▶ HOW TO COMPLETE THIS TASK:
Please reproduce every entry, keeping each one exact.

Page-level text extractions

+++

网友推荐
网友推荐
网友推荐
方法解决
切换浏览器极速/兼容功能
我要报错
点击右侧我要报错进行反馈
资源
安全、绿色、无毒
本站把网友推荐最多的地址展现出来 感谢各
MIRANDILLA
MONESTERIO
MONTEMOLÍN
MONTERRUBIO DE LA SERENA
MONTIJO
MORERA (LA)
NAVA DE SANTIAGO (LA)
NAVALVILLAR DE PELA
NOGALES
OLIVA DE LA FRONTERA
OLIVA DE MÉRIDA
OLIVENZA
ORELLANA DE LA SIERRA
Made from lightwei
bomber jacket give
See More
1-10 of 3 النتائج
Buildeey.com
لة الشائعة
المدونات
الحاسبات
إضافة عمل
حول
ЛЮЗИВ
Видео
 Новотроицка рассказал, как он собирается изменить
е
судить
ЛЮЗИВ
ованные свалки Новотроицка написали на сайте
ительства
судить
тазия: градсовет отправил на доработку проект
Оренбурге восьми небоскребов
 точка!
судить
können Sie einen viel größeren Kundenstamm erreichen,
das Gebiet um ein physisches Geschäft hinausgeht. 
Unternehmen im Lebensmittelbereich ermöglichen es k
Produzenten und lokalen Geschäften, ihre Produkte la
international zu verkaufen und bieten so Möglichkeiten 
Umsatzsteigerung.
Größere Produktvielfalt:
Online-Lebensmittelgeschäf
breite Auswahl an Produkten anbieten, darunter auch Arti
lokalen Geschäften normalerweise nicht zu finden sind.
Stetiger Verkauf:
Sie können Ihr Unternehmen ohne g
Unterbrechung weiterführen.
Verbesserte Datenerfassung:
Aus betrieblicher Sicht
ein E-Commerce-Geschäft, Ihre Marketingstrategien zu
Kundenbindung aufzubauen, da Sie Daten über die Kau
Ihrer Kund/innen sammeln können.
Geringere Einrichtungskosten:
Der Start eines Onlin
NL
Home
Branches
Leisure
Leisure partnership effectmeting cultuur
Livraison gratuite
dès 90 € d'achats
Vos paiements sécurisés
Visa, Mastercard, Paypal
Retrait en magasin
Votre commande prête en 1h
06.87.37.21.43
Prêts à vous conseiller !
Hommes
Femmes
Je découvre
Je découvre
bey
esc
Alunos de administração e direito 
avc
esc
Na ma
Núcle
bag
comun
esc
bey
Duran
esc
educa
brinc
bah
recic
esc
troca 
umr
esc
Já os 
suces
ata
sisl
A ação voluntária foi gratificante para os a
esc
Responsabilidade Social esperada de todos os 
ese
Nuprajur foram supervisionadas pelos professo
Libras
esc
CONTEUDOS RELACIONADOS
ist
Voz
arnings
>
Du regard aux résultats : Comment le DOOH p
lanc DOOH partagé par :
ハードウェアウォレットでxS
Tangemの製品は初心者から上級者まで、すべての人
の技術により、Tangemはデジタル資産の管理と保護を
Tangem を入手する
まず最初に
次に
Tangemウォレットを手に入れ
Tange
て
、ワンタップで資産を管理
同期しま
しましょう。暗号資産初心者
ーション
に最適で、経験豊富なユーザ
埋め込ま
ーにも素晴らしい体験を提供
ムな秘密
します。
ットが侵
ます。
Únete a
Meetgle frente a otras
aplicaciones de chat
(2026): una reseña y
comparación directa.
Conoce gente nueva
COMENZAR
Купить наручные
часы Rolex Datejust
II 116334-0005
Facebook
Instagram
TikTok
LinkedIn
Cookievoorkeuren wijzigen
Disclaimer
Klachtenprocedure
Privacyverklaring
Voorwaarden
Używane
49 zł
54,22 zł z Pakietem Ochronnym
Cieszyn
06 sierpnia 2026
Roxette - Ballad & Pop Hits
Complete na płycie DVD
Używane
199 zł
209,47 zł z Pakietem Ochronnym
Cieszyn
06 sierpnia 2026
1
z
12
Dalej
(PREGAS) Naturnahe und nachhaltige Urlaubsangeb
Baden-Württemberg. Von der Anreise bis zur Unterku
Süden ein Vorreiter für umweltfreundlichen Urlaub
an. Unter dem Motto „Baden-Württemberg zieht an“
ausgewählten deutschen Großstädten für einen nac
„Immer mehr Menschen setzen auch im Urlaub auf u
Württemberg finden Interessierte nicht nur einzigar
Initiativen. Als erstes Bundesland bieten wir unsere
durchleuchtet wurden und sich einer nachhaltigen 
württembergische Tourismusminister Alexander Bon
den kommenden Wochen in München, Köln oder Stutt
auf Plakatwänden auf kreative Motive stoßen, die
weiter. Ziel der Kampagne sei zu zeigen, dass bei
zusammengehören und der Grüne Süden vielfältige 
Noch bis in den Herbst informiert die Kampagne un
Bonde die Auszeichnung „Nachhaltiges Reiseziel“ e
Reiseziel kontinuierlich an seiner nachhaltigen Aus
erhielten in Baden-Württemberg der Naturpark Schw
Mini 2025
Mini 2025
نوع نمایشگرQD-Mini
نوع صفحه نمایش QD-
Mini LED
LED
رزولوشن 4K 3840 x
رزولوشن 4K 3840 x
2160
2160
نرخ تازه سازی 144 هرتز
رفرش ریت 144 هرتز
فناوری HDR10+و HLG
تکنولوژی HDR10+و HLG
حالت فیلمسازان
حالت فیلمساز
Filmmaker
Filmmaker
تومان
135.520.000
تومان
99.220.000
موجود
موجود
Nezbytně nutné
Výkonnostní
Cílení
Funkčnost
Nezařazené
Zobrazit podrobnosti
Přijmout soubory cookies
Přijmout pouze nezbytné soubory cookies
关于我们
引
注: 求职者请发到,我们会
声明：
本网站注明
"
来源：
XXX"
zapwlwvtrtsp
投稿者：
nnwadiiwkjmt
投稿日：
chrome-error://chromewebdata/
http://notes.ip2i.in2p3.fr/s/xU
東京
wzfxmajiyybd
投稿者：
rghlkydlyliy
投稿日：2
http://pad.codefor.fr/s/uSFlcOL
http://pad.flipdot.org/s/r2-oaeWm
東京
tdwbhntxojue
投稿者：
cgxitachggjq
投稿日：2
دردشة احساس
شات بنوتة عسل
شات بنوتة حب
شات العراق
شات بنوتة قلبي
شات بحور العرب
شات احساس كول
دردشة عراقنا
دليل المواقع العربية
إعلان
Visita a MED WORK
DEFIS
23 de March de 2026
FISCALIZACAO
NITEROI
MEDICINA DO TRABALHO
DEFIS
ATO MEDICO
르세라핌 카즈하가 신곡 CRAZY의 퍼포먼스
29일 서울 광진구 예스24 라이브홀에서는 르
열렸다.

+++

▶ TASK SOLUTION:
网友推荐
网友推荐
网友推荐
方法解决
切换浏览器极速/兼容功能
我要报错
点击右侧我要报错进行反馈
资源
安全、绿色、无毒
本站把网友推荐最多的地址展现出来 感谢各
MIRANDILLA
MONESTERIO
MONTEMOLÍN
MONTERRUBIO DE LA SERENA
MONTIJO
MORERA (LA)
NAVA DE SANTIAGO (LA)
NAVALVILLAR DE PELA
NOGALES
OLIVA DE LA FRONTERA
OLIVA DE MÉRIDA
OLIVENZA
ORELLANA DE LA SIERRA
Made from lightwei
bomber jacket give
See More
1-10 of 3 النتائج
Buildeey.com
لة الشائعة
المدونات
الحاسبات
إضافة عمل
حول
ЛЮЗИВ
Видео
 Новотроицка рассказал, как он собирается изменить
е
судить
ЛЮЗИВ
ованные свалки Новотроицка написали на сайте
ительства
судить
тазия: градсовет отправил на доработку проект
Оренбурге восьми небоскребов
 точка!
судить
können Sie einen viel größeren Kundenstamm erreichen,
das Gebiet um ein physisches Geschäft hinausgeht. 
Unternehmen im Lebensmittelbereich ermöglichen es k
Produzenten und lokalen Geschäften, ihre Produkte la
international zu verkaufen und bieten so Möglichkeiten 
Umsatzsteigerung.
Größere Produktvielfalt:
Online-Lebensmittelgeschäf
breite Auswahl an Produkten anbieten, darunter auch Arti
lokalen Geschäften normalerweise nicht zu finden sind.
Stetiger Verkauf:
Sie können Ihr Unternehmen ohne g
Unterbrechung weiterführen.
Verbesserte Datenerfassung:
Aus betrieblicher Sicht
ein E-Commerce-Geschäft, Ihre Marketingstrategien zu
Kundenbindung aufzubauen, da Sie Daten über die Kau
Ihrer Kund/innen sammeln können.
Geringere Einrichtungskosten:
Der Start eines Onlin
NL
Home
Branches
Leisure
Leisure partnership effectmeting cultuur
Livraison gratuite
dès 90 € d'achats
Vos paiements sécurisés
Visa, Mastercard, Paypal
Retrait en magasin
Votre commande prête en 1h
06.87.37.21.43
Prêts à vous conseiller !
Hommes
Femmes
Je découvre
Je découvre
bey
esc
Alunos de administração e direito 
avc
esc
Na ma
Núcle
bag
comun
esc
bey
Duran
esc
educa
brinc
bah
recic
esc
troca 
umr
esc
Já os 
suces
ata
sisl
A ação voluntária foi gratificante para os a
esc
Responsabilidade Social esperada de todos os 
ese
Nuprajur foram supervisionadas pelos professo
Libras
esc
CONTEUDOS RELACIONADOS
ist
Voz
arnings
>
Du regard aux résultats : Comment le DOOH p
lanc DOOH partagé par :
ハードウェアウォレットでxS
Tangemの製品は初心者から上級者まで、すべての人
の技術により、Tangemはデジタル資産の管理と保護を
Tangem を入手する
まず最初に
次に
Tangemウォレットを手に入れ
Tange
て
、ワンタップで資産を管理
同期しま
しましょう。暗号資産初心者
ーション
に最適で、経験豊富なユーザ
埋め込ま
ーにも素晴らしい体験を提供
ムな秘密
します。
ットが侵
ます。
Únete a
Meetgle frente a otras
aplicaciones de chat
(2026): una reseña y
comparación directa.
Conoce gente nueva
COMENZAR
Купить наручные
часы Rolex Datejust
II 116334-0005
Facebook
Instagram
TikTok
LinkedIn
Cookievoorkeuren wijzigen
Disclaimer
Klachtenprocedure
Privacyverklaring
Voorwaarden
Używane
49 zł
54,22 zł z Pakietem Ochronnym
Cieszyn
06 sierpnia 2026
Roxette - Ballad & Pop Hits
Complete na płycie DVD
Używane
199 zł
209,47 zł z Pakietem Ochronnym
Cieszyn
06 sierpnia 2026
1
z
12
Dalej
(PREGAS) Naturnahe und nachhaltige Urlaubsangeb
Baden-Württemberg. Von der Anreise bis zur Unterku
Süden ein Vorreiter für umweltfreundlichen Urlaub
an. Unter dem Motto „Baden-Württemberg zieht an“
ausgewählten deutschen Großstädten für einen nac
„Immer mehr Menschen setzen auch im Urlaub auf u
Württemberg finden Interessierte nicht nur einzigar
Initiativen. Als erstes Bundesland bieten wir unsere
durchleuchtet wurden und sich einer nachhaltigen 
württembergische Tourismusminister Alexander Bon
den kommenden Wochen in München, Köln oder Stutt
auf Plakatwänden auf kreative Motive stoßen, die
weiter. Ziel der Kampagne sei zu zeigen, dass bei
zusammengehören und der Grüne Süden vielfältige 
Noch bis in den Herbst informiert die Kampagne un
Bonde die Auszeichnung „Nachhaltiges Reiseziel“ e
Reiseziel kontinuierlich an seiner nachhaltigen Aus
erhielten in Baden-Württemberg der Naturpark Schw
Mini 2025
Mini 2025
نوع نمایشگرQD-Mini
نوع صفحه نمایش QD-
Mini LED
LED
رزولوشن 4K 3840 x
رزولوشن 4K 3840 x
2160
2160
نرخ تازه سازی 144 هرتز
رفرش ریت 144 هرتز
فناوری HDR10+و HLG
تکنولوژی HDR10+و HLG
حالت فیلمسازان
حالت فیلمساز
Filmmaker
Filmmaker
تومان
135.520.000
تومان
99.220.000
موجود
موجود
Nezbytně nutné
Výkonnostní
Cílení
Funkčnost
Nezařazené
Zobrazit podrobnosti
Přijmout soubory cookies
Přijmout pouze nezbytné soubory cookies
关于我们
引
注: 求职者请发到,我们会
声明：
本网站注明
"
来源：
XXX"
zapwlwvtrtsp
投稿者：
nnwadiiwkjmt
投稿日：
chrome-error://chromewebdata/
http://notes.ip2i.in2p3.fr/s/xU
東京
wzfxmajiyybd
投稿者：
rghlkydlyliy
投稿日：2
http://pad.codefor.fr/s/uSFlcOL
http://pad.flipdot.org/s/r2-oaeWm
東京
tdwbhntxojue
投稿者：
cgxitachggjq
投稿日：2
دردشة احساس
شات بنوتة عسل
شات بنوتة حب
شات العراق
شات بنوتة قلبي
شات بحور العرب
شات احساس كول
دردشة عراقنا
دليل المواقع العربية
إعلان
Visita a MED WORK
DEFIS
23 de March de 2026
FISCALIZACAO
NITEROI
MEDICINA DO TRABALHO
DEFIS
ATO MEDICO
르세라핌 카즈하가 신곡 CRAZY의 퍼포먼스
29일 서울 광진구 예스24 라이브홀에서는 르
열렸다.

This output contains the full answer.